Droogteseizoen begonnen: Een hoog neerslagtekort als standaard?
De maand april is alweer aangebroken en dat betekent ook dat het neerslagtekort weer wordt bijgehouden. In de eerste 3 maanden van het jaar is de neerslagsom meestal groter dan de hoeveelheid vocht die verdampt, maar in april niet meer. Gemiddeld levert april slechts 41 mm regen op, terwijl de verdamping ongeveer 64 mm bedraagt. Dankzij een kletsnatte maartmaand hebben we dit jaar een vrij gunstige uitganssituatie in vergelijking met voorgaande jaren, maar het kan snel gaan.Het was de afgelopen jaren regelmatig (zeer) droog in de lente en zomer. Dat had gevolgen voor bijvoorbeeld de landbouw en de scheepvaart. Het maximale neerslagtekort was in 2018, 2019, 2020 én 2022 dan ook meer dan 200 millimeter gemiddeld over het land. Vorig jaar piekte het landelijk gemiddelde neerslagtekort zelfs op 318 mm, een 5e plek sinds het begin van de metingen.
Minder regen?
Een hoog neerslagtekort is uiteraard niet mogelijk zonder een lange(re) periode met droog weer. De neerslaghoeveelheid is namelijk één van de twee componenten bij het berekenen van het neerslagtekort. Voor de meteorologische zomer is er momenteel nog niet echt een dalende trend te zien wat betreft de neerslag. In de zomers van 2018 en 2022 viel weliswaar weinig neerslag, maar in 2020 werd ook een hoog neerslagtekort bereikt (253 mm), ondanks een vrij natte zomer.

De trend voor de neerslagsom in de lente laat wel een geleidelijk dalende trend zien, maar over de periode april t/m september is gemiddeld juist steeds meer regen gaan vallen.
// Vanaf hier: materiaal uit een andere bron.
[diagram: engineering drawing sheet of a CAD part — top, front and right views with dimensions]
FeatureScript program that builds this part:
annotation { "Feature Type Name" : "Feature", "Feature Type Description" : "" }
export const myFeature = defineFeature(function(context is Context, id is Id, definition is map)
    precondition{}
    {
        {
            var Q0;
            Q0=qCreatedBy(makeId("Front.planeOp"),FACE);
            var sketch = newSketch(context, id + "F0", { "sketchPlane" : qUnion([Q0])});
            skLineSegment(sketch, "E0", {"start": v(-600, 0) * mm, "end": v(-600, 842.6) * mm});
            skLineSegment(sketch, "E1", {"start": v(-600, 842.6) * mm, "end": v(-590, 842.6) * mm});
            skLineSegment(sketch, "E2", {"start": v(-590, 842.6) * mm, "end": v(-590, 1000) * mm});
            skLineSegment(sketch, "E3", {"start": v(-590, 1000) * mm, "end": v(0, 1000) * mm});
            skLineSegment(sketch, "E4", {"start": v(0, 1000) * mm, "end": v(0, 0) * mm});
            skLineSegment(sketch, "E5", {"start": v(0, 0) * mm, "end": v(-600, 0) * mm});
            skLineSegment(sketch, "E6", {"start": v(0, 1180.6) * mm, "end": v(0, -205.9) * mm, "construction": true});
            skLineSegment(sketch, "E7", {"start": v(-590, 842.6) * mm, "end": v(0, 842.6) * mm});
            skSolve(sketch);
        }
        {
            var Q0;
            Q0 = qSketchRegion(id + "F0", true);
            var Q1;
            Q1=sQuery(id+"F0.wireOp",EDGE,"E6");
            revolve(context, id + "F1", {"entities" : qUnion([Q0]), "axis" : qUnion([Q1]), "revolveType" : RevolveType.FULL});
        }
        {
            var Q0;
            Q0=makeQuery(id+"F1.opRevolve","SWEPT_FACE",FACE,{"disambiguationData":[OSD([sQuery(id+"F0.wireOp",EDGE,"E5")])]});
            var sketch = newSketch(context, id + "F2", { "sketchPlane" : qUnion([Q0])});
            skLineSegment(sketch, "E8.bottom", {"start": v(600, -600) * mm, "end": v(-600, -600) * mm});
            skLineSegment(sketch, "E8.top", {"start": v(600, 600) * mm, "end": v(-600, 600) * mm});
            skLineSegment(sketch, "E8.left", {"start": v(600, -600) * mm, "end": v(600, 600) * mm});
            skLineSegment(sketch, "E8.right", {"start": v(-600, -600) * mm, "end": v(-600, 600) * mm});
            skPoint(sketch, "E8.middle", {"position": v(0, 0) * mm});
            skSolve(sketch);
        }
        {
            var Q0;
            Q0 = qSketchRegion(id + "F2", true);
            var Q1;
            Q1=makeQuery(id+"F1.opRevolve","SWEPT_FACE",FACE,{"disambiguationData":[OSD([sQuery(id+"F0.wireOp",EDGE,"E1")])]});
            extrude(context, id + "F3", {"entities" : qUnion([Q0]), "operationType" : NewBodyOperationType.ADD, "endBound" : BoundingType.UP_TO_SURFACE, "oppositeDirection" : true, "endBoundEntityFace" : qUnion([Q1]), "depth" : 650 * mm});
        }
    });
Ten opzichte van 30 jaar geleden valt nu 8% meer neerslag, terwijl is het maximale neerslagtekort ook is gestegen met ongeveer 12%.
Zon en hoge temperaturen
Een belangrijke rol bij het neerslagtekort speelt ook de verdamping. Het KNMI berekent de verdamping aan de hand van de Makkink-methode. Deze methode gebruikt de hoeveelheid inkomende zonnestraling en de temperatuur om tot de verdamping te komen. Hoe hoger de temperatuur en hoe meer zonnestraling, des te meer vocht er verdampt.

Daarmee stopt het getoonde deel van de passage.